I often think of life. I mull over it, again and again until my head hurts. I theorize, rationalize, debate, and then start all over again. But I always end on the same note. It's all going to come down to a definite end. We can't avoid it even if we're highly accomplished, rich, well-educated, or even a great person. This isn't a mystery, everyone is aware of our impending end. And that is exactly what's grating my nerves.

Why do we stress over our life; high school grades, relationships, jobs, etc? When we know that end of the day, it all won't matter. At the end of the day, we won't be here to live forever with the choices we thought were important at a time, and we won't be here to enjoy the fruits of the success we worked so hard to achieve or maintain. But yet we carry on, taking this burden of achieving while knowing that when we cease to exist someone else will enjoy it, not us.

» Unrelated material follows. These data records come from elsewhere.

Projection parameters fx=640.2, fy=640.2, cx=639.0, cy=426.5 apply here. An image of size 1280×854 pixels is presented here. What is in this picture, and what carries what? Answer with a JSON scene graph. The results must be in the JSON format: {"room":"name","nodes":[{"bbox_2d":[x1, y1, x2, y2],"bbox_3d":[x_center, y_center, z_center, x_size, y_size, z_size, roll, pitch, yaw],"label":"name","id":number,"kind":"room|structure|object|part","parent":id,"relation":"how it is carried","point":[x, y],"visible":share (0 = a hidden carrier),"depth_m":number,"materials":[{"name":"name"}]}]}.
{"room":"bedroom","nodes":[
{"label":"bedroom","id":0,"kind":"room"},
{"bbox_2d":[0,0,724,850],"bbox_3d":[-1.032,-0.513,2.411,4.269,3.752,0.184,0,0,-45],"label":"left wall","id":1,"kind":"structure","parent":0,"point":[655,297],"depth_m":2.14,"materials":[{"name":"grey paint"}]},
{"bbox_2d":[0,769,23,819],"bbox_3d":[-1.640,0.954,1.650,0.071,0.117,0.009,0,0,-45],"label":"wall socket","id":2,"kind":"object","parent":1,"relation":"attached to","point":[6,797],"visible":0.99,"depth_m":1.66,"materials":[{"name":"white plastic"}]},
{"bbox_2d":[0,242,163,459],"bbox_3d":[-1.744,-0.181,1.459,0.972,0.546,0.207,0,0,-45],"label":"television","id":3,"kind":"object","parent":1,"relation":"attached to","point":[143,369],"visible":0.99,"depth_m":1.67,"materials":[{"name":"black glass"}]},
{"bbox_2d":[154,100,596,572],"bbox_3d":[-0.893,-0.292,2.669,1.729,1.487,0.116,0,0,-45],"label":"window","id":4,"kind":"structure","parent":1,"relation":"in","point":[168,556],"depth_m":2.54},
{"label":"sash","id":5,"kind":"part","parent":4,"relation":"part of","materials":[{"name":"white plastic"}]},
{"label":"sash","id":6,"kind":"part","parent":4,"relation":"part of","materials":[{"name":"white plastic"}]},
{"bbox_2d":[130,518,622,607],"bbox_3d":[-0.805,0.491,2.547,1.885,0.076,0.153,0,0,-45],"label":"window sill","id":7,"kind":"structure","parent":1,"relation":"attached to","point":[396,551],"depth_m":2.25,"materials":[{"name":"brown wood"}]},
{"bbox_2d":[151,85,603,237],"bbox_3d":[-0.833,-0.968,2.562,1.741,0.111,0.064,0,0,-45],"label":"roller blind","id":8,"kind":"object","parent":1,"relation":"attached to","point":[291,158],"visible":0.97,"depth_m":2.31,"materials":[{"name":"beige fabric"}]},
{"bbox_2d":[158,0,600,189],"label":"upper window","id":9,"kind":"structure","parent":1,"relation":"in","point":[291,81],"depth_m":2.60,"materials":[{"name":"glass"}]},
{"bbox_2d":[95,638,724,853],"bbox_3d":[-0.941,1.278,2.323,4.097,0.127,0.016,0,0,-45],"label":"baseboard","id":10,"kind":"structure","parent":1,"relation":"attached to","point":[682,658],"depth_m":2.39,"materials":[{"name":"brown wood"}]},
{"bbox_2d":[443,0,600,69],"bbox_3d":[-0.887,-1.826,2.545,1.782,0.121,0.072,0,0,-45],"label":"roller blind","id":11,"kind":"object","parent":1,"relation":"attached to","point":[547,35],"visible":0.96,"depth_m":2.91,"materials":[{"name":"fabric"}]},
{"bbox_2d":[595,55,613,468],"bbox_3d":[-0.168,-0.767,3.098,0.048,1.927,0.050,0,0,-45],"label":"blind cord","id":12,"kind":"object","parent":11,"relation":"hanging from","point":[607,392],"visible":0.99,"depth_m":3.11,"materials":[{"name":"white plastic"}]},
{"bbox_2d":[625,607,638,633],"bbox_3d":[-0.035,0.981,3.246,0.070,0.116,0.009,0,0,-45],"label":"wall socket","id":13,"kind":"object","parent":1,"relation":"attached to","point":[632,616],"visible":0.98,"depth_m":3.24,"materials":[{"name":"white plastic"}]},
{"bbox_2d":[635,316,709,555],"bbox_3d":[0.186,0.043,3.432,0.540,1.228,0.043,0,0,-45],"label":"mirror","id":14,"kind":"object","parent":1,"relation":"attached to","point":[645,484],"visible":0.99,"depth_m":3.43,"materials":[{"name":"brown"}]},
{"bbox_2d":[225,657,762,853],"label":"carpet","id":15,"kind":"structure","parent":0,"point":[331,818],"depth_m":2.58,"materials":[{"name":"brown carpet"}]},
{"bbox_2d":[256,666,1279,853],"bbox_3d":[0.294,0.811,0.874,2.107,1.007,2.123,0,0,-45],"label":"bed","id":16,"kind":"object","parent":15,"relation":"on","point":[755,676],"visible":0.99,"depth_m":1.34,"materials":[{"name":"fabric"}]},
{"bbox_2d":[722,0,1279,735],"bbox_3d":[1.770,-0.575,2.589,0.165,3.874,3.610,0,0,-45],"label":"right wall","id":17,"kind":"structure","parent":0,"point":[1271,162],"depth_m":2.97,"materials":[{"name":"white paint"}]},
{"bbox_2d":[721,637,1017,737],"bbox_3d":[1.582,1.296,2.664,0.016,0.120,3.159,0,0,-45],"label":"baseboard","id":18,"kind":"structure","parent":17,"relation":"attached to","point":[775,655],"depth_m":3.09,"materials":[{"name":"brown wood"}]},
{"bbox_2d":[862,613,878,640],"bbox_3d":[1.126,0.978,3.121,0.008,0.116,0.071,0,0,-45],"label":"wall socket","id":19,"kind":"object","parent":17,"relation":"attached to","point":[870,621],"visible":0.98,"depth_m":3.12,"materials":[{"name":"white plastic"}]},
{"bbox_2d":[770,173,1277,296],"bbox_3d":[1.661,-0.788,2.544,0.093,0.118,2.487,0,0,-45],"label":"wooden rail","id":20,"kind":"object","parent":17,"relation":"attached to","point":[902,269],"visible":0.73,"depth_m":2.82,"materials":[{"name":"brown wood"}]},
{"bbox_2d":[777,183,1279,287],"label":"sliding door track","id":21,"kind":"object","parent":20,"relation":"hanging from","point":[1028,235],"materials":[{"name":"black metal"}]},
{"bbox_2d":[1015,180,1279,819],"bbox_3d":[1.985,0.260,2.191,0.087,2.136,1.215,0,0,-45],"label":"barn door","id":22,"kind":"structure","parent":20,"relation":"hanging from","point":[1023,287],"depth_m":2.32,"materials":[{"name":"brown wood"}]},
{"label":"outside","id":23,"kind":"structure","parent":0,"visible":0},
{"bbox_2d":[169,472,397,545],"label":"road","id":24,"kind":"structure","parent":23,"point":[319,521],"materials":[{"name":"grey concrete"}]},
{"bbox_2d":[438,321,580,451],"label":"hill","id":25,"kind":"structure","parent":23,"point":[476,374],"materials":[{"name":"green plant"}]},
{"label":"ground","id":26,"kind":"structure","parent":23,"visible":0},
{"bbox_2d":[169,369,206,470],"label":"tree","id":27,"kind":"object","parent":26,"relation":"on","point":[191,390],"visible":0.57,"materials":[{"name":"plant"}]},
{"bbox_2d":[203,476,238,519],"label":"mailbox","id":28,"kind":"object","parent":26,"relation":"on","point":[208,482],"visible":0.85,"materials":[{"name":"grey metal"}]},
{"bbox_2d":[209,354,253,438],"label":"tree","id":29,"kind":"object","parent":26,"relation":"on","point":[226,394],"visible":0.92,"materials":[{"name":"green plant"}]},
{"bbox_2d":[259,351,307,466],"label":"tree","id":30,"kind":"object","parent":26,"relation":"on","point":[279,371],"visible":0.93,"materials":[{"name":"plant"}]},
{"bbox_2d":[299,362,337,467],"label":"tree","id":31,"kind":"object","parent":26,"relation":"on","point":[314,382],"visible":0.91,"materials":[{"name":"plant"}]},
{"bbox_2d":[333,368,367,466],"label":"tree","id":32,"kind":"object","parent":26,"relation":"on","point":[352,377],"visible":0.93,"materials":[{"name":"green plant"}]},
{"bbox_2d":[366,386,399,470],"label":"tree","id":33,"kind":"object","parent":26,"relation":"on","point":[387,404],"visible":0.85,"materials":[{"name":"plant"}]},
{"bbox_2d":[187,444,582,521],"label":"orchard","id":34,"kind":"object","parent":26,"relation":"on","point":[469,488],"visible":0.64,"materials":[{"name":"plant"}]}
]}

Why does the social norm exist, where you had to have achieved something in order to be considered worthy? Why is it not possible to simply live freely and fully, doing what you truly love without any burdens, and still be considered worthy? Upon discussing these thoughts of mine with my father once, he said that to be able to live freely and fully one needs money, and the only way to get that type of money is by working hard to be accomplished and well-educated. He added that my thoughts were utopian at best and simply too ideal.

And I couldn't agree less.

My thoughts were ideal, and could most definitely be considered utopian. However, while my thinking of how life should go may be incorrect in practice, my perspective on it is unwavering. There is definitely some space for irony here, as I started writing to improve my writing proficiency to help me in school and college. From that, I would use it to get a job. However, do people make these decisions and act the way they do, because they believe in it? Or do they partake in it because they have no other choice?

If say, we were told, that we would die within 2 days. Wouldn't anyone take that time and do everything they love and have always wanted to do?

I agree with my father. I am stating ideals, and possibly childishly arguing about them. Nonetheless, I think my message is clear. At the end of the day, we'll all become stories. Do you want your story to be the same as everyone else's? Or do you want it to be different and make it special by switching it up a bit? As Doctor Who said, "We're all stories in the end, just make it a good one ey?"